After spending years developing its violent, futuristic first-person shooter franchise Killzone, Guerrilla Games is now offering players something completely different. Set 1,000 years after the apocalypse, Horizon Zero Dawn drops players into a world reclaimed by nature and humans live in primitive tribes. Being armed with spears and arrows makes taking on the robotic dinosaurs even more challenging, of course, and surviving battles against gigantic monstrosities like the Thundermaul requires a lot of strategy, time, and running around. Luckily, the game's female protagonist Alloy can steal technology from enemies and use it against them, in addition using in-game currency (collected by taking down these mechanized beasties) to trade for items. With its crumbling cities and gorgeous landscapes, this is the type of game you can find yourself lost in for hours.
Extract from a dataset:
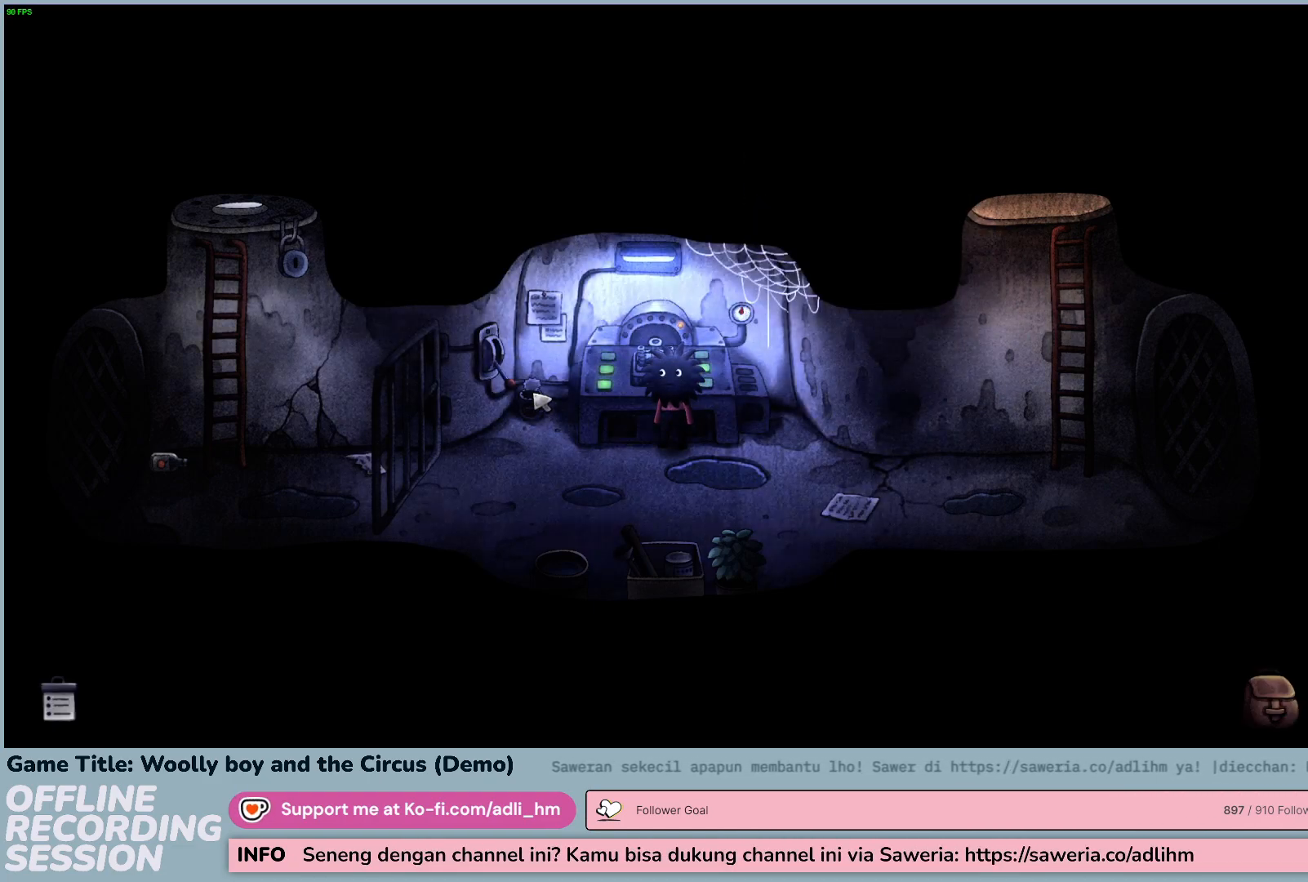
{"keys": [], "mouse": [], "events": []}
Amidst all of the first-person shooters and explosive games that packed the E3 floors, it was the re-emergence of The Last Guardian that offered the convention's most refreshingly quiet yet still captivating experience. The puzzle-based adventure gameplay involving a young boy and his giant beast, Trico, harkens back to earlier Japan Studio titles like Ico and Shadow of Colossus, allowing players to control the boy and his not-always-obedient new best friend as they navigate through ancient ruins. Originally shown at E3 in 2009, this version is much more fluid play and features far better visuals; it's a hidden console gem that stands out from anything else currently on the market.